Scusate, qualcuno ha capito quale sia il progetto politico del PD? Qualcuno ha capito quale sia la “ambizione” di governare “smisuratamente” fino al 2018? Ma qualcuno ha capito che cosa pensa il Segeratrio-Sindaco aspirante Presidente del Consiglio? Ma qualcuno ha capito il senso dell’intervento attendista di Cuperlo, poi ignominiosamente smentito dal dire che voterà si?

È vero che per ora i mercati non si mostrano preoccupati. Certo, ormai l’Italia ha le mani legate e quindi al massimo si prendono tutto e ci dicono anche come mangiare la pasta.

Se Enrico Letta non esalta per il suo carattere, e non lo ha mai fatto, la smisurazione senza contenuto è tragica! Il dibattito in direzione era di un nanismo epocale, senza alcuno sprazzo cerebrato, senza politica, tralasciamo l’estetica politica.

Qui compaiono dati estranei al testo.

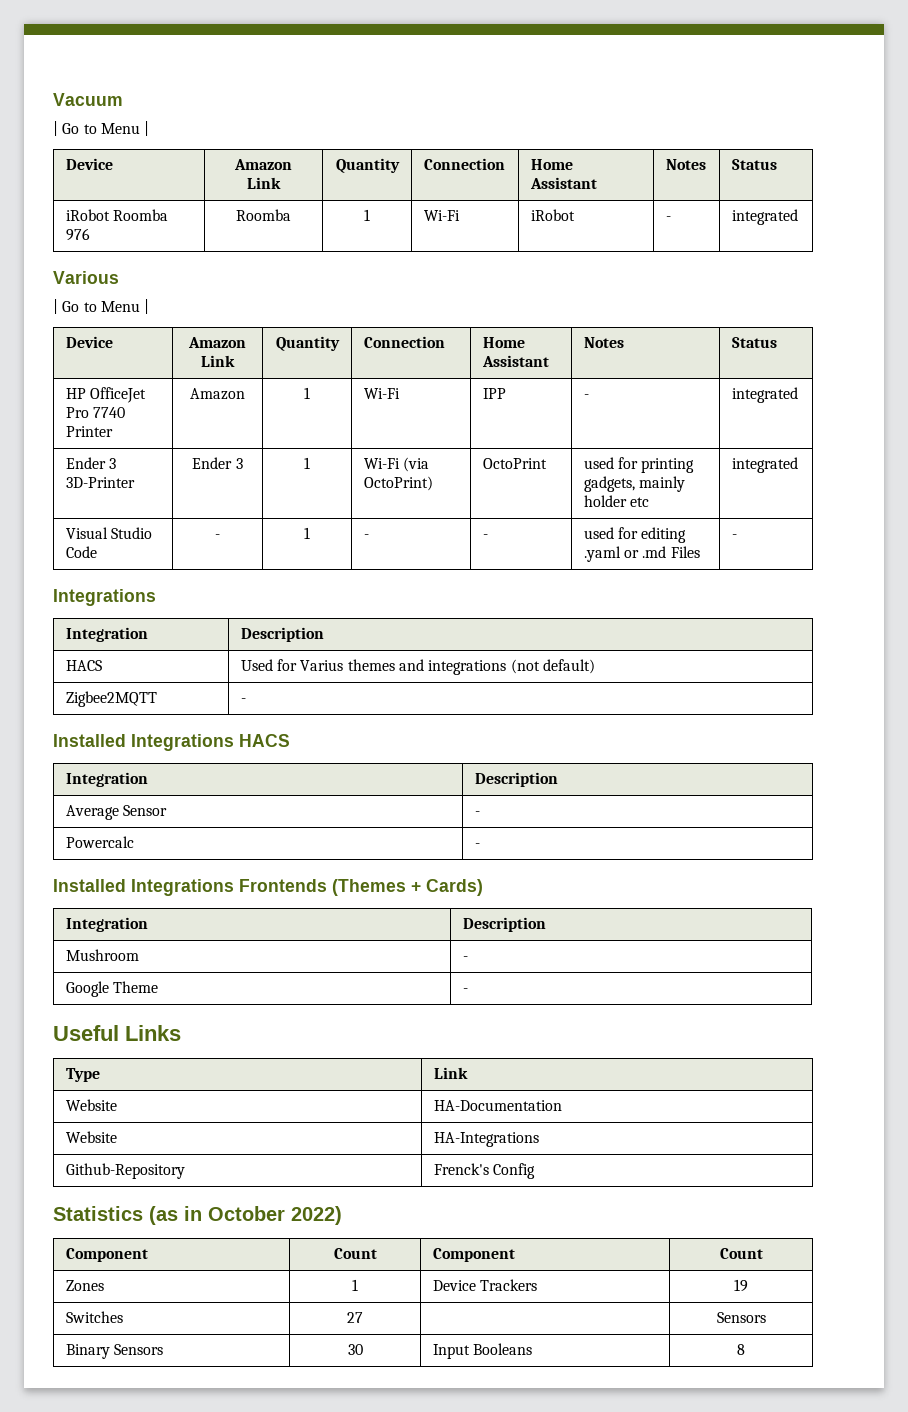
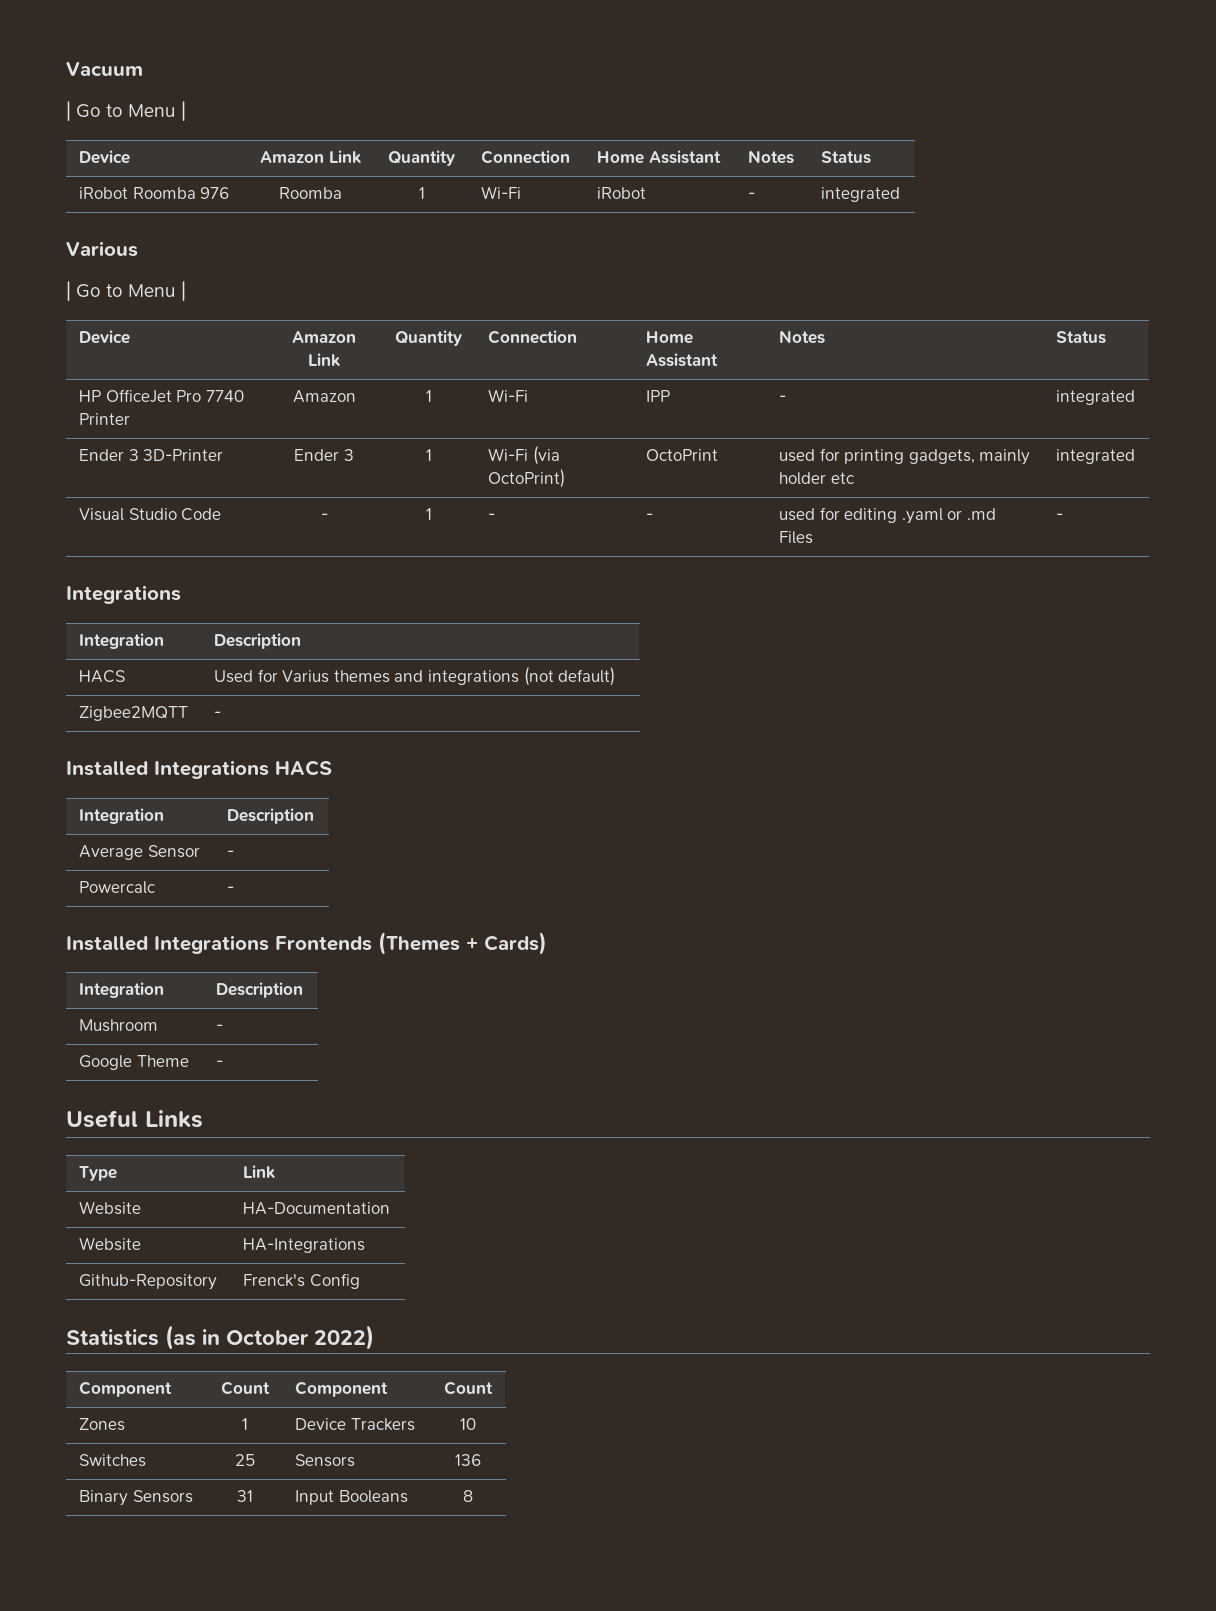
[734,1279,748,1292] 19 -> [460,1418,476,1430] 10
[347,1312,363,1323] [716,1312,766,1323] 27 | | Sensors -> [234,1454,255,1466] [294,1454,355,1467] [455,1454,481,1466] 25 | Sensors | 136
[347,1344,363,1355] 30 -> [236,1490,253,1502] 31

Per anni l’Italia è stata ostaggio delle avventure sentimental-erotiche del miliardario Berlusconi. Adesso siamo ostaggio di un gruppo dirigente di poveracci che giocano a fare i ganzi. Ma insomma, BASTA!

Quel che è indigeribile è che il Presidente Napolitano non decida di sciogliere le camere e lasciare al voto dei cittadini la scelta. Presidente, ci pensi, ci ripensi. Così non fa un servizio al suo, cioè nostro, Paese.

Enrico Letta non deve dimettersi! Che il PD abbia il coraggio di votargli la sfiducia in Parlamento, motivandola. E che anche il Presidente Napolitano non si senta già assolto per il suo ruolo di ‘garante’ ben stigmatizzato nei giorni scorsi. Che venga anche lui nell’unico posto democratico, che non sono le paginette del Corriere della Sera e del Financial Time, a svolgere il suo ruolo istituzionale di Garante.

Quel che sta succedendo è peggio di una soap opera argentina di qualche decennio fa!